_Seitentext_:
= = = = = = =

In letzter Zeit sind einige neue E-Mail Programme erschienen. Unibox, Airmail, Mail Pilot und andere bieten überzeugendes visuelles Design, erhöhten „Joy Of Use“ und spannende Interaktionskonzepte.
Am vielversprechendsten finde ich dabei den personenzentrierten Ansatz von Unibox. Als Sortierungsprinzip werden Ordnerhierarchien durch eine Struktur ersetzt, die sich an den eigenen Kontakten (Freunde, Arbeitskollegen, etc.) orientiert, was dazu führt, dass E-Mails schneller gefunden werden können. Auch vergisst man dadurch fast, dass es sich um E-Mails handelt – es fühlt sich vielmehr wie eine Konversation zwischen zwei Personen an. Ich frage mich, warum nicht schon früher jemand auf dieses Konzept gekommen ist.

Die Redesigns haben mich dazu inspiriert, E-Mail Clients genauer zu betrachten und eigene Konzepte vorzustellen.

Das Problem mit E-Mail

Es ist erstaunlich, dass sich seit den Anfangszeiten des E-Mail Versands kaum etwas geändert hat. Immer noch ist das Arbeiten mit E-Mail Software langweilig und zeitraubend. Das fällt besonders im Business-Bereich ins Gewicht, weil hier der Umgang mit E-Mail ein täglicher Bestandteil ist.

Hier nur einige der Probleme, die dem Leser auch aus eigener Erfahrung vertraut sein dürften:

  • Oft weiß man nicht, ob eine Antwort nötig ist oder man hat keine Lust zu antworten. Dies hängt damit zusammen, wie eine Mail geschrieben ist. Ungünstig ist es unter anderem, wenn eine Mail zu unübersichtlich ist, zu viele Kommunikationsziele enthält, oder Fragen zu unpräzise formuliert sind.
  • Benachrichtigungen über eingehende Mails lenken mich oft von der Arbeit ab1. Es ist aber keine Option, die Benachrichtigungen auszuschalten, da ich keine Mails verpassen möchte, die wichtig sind und eine schnelle Antwort erfordern.

= = = = = = =

_Gestellte Aufgabe a_:
Tippe aus den Einträgen alles von der Zeile mit „и main процессами“ bis hinunter zur Zeile mit „- Детальное логирование“ originalgetreu ab, beide Zeilen eingeschlossen.
Der Text über E-Mail-Programme und die Einträge haben nichts miteinander zu tun.

= = = = = = =

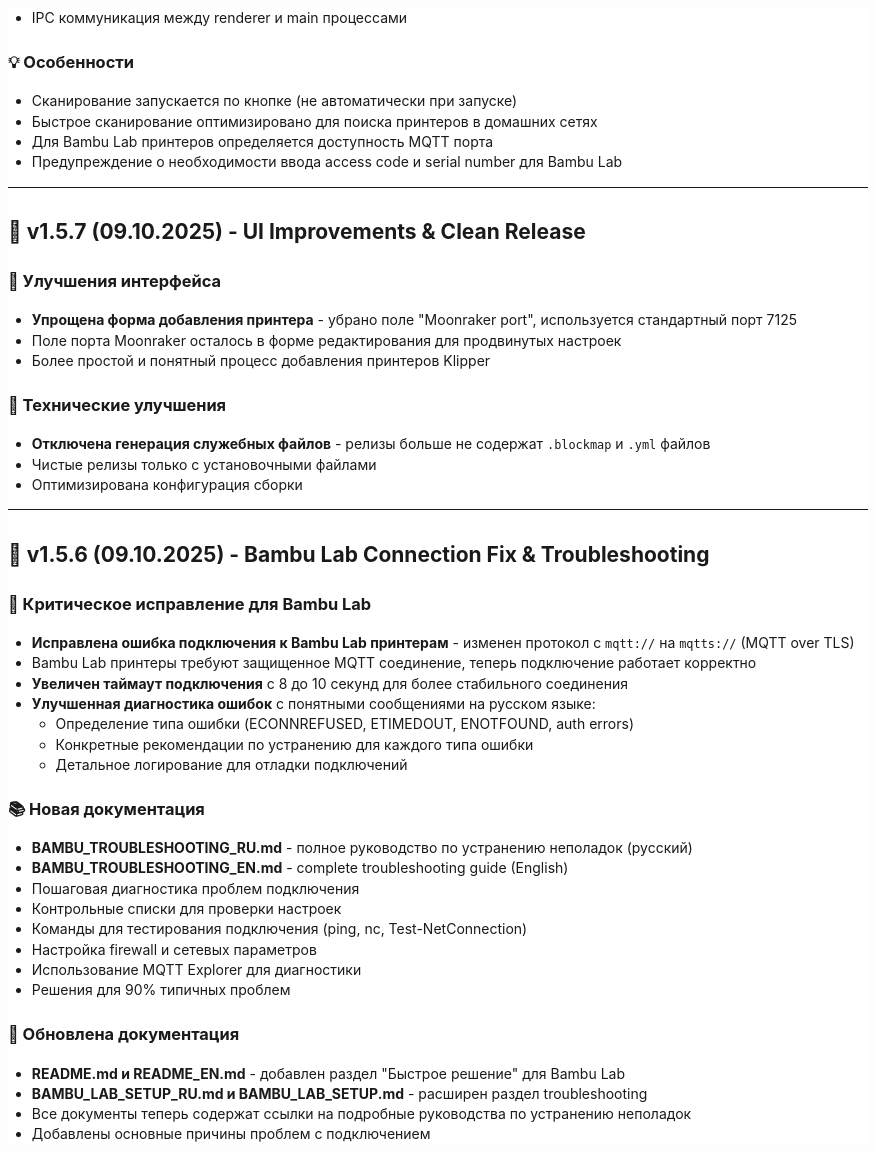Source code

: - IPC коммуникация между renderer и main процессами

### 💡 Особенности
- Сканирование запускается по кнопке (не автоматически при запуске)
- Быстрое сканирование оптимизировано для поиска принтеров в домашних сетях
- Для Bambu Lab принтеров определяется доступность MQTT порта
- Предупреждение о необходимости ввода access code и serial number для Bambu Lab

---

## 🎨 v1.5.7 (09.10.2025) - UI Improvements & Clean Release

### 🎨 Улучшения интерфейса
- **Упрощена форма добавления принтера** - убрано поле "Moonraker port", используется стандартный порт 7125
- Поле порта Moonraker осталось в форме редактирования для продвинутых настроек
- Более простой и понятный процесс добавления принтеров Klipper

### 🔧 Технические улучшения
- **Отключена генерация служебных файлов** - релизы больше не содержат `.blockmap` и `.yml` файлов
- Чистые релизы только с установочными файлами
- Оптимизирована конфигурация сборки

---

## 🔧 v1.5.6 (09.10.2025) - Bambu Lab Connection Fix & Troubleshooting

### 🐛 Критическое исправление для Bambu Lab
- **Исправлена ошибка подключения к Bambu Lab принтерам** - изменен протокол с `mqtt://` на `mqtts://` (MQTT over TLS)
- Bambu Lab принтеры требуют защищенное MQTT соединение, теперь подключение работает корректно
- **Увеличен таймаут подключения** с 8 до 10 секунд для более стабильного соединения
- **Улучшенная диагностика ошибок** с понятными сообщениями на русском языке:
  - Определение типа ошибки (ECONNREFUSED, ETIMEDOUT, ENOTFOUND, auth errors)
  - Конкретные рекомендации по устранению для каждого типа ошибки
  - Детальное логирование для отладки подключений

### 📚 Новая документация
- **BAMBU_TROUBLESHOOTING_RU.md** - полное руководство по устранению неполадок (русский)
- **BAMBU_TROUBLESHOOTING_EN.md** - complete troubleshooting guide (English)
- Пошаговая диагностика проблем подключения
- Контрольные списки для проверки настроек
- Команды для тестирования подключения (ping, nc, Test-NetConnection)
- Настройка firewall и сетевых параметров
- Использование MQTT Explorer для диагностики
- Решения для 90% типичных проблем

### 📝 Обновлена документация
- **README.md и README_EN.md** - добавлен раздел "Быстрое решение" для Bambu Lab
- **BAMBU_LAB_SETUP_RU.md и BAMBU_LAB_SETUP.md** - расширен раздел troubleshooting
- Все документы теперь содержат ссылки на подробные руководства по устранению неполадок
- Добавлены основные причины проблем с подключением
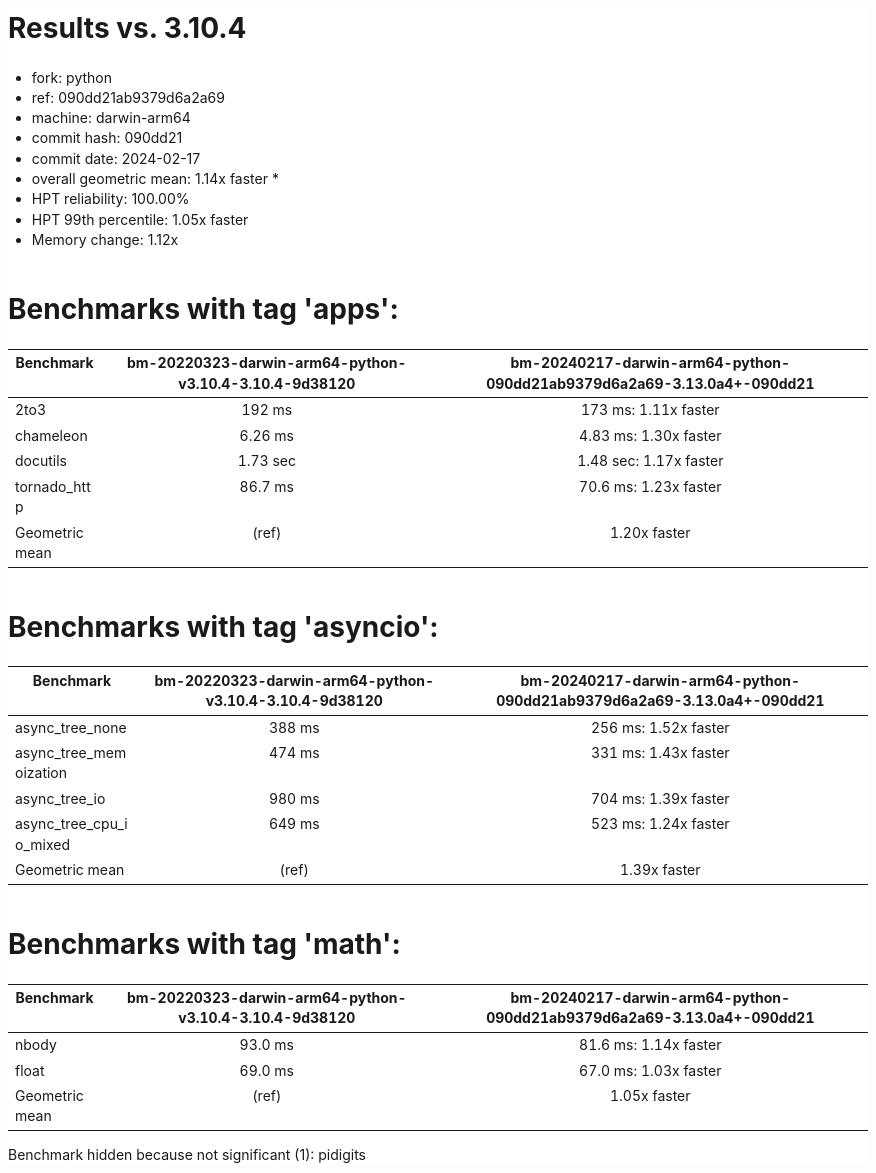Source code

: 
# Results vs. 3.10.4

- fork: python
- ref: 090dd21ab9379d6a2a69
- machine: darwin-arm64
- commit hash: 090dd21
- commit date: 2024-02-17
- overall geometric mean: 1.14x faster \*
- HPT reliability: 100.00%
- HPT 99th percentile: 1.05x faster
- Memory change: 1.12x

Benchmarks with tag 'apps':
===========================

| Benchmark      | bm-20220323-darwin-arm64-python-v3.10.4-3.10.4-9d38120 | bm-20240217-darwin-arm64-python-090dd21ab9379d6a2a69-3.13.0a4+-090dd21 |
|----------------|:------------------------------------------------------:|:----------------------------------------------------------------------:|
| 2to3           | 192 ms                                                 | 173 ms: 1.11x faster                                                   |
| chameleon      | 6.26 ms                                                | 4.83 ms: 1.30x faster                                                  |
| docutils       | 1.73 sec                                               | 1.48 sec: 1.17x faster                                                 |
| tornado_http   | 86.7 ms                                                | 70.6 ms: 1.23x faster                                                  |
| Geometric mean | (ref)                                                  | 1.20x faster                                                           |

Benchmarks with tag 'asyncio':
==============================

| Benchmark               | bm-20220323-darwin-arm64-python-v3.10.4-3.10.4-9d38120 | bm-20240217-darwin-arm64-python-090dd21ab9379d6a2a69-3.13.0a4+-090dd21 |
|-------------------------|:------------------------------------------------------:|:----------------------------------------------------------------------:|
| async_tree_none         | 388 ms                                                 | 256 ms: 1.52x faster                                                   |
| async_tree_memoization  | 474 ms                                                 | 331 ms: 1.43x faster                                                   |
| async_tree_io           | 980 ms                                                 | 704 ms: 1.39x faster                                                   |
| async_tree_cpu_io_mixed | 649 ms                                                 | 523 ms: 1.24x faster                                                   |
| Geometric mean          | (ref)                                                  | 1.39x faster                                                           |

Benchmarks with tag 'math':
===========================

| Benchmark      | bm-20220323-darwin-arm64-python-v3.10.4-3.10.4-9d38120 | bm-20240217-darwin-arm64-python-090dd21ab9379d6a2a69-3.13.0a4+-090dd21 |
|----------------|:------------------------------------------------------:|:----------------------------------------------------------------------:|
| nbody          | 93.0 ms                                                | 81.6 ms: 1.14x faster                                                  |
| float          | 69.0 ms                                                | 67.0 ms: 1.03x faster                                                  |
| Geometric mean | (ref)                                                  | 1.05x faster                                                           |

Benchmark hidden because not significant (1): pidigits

= = = = = = =

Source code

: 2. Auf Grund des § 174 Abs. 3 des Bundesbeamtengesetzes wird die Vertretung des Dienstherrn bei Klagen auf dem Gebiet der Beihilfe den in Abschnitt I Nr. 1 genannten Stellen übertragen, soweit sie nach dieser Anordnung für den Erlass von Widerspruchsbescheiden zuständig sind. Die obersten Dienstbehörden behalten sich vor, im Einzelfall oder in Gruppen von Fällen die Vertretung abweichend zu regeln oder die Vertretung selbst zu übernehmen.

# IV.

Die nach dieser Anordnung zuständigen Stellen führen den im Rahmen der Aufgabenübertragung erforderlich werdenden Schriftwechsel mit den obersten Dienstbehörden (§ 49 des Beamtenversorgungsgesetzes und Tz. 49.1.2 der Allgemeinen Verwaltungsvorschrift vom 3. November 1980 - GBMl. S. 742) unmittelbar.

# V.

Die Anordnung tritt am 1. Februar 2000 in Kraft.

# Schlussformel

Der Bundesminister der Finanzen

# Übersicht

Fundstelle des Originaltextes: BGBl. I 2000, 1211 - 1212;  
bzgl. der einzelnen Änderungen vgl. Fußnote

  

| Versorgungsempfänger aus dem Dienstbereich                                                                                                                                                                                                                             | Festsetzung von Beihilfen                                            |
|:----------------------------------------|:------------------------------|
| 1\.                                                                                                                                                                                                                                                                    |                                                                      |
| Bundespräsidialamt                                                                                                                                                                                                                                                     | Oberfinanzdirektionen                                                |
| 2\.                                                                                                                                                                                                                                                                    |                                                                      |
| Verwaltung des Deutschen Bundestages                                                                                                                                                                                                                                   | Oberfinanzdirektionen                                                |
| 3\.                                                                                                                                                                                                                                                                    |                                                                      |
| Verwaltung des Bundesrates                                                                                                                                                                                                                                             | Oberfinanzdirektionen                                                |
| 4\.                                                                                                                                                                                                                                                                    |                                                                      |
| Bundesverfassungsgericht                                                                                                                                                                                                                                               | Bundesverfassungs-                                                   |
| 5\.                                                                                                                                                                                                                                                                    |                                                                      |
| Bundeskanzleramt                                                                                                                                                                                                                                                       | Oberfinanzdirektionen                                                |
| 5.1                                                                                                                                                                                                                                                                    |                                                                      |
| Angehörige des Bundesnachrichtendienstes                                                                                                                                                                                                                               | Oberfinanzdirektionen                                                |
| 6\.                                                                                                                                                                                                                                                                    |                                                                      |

= = = = = = =

_Gestellte Aufgabe b_:
Prüfe für jede Aussage, ob sie zum Text über E-Mail-Programme passt, und antworte mit Ja oder Nein samt den entscheidenden Worten als wörtlichem Zitat. (i) Unibox ersetzt Ordnerhierarchien durch eine an den eigenen Kontakten orientierte Struktur. (ii) Laut Text sind die Benachrichtigungen über eingehende Mails ausgeschaltet worden. (iii) Seit den Anfangszeiten des E-Mail-Versands hat sich vieles geändert.

_Ergebnis a_:
: - IPC коммуникация между renderer и main процессами

### 💡 Особенности
- Сканирование запускается по кнопке (не автоматически при запуске)
- Быстрое сканирование оптимизировано для поиска принтеров в домашних сетях
- Для Bambu Lab принтеров определяется доступность MQTT порта
- Предупреждение о необходимости ввода access code и serial number для Bambu Lab

---

## 🎨 v1.5.7 (09.10.2025) - UI Improvements & Clean Release

### 🎨 Улучшения интерфейса
- **Упрощена форма добавления принтера** - убрано поле "Moonraker port", используется стандартный порт 7125
- Поле порта Moonraker осталось в форме редактирования для продвинутых настроек
- Более простой и понятный процесс добавления принтеров Klipper

### 🔧 Технические улучшения
- **Отключена генерация служебных файлов** - релизы больше не содержат `.blockmap` и `.yml` файлов
- Чистые релизы только с установочными файлами
- Оптимизирована конфигурация сборки

---

## 🔧 v1.5.6 (09.10.2025) - Bambu Lab Connection Fix & Troubleshooting

### 🐛 Критическое исправление для Bambu Lab
- **Исправлена ошибка подключения к Bambu Lab принтерам** - изменен протокол с `mqtt://` на `mqtts://` (MQTT over TLS)
- Bambu Lab принтеры требуют защищенное MQTT соединение, теперь подключение работает корректно
- **Увеличен таймаут подключения** с 8 до 10 секунд для более стабильного соединения
- **Улучшенная диагностика ошибок** с понятными сообщениями на русском языке:
  - Определение типа ошибки (ECONNREFUSED, ETIMEDOUT, ENOTFOUND, auth errors)
  - Конкретные рекомендации по устранению для каждого типа ошибки
  - Детальное логирование для отладки подключений

_Ergebnis b_:
(i) Ja: „Als Sortierungsprinzip werden Ordnerhierarchien durch eine Struktur ersetzt, die sich an den eigenen Kontakten (Freunde, Arbeitskollegen, etc.) orientiert“
(ii) Nein: „Es ist aber keine Option, die Benachrichtigungen auszuschalten“
(iii) Nein: „Es ist erstaunlich, dass sich seit den Anfangszeiten des E-Mail Versands kaum etwas geändert hat.“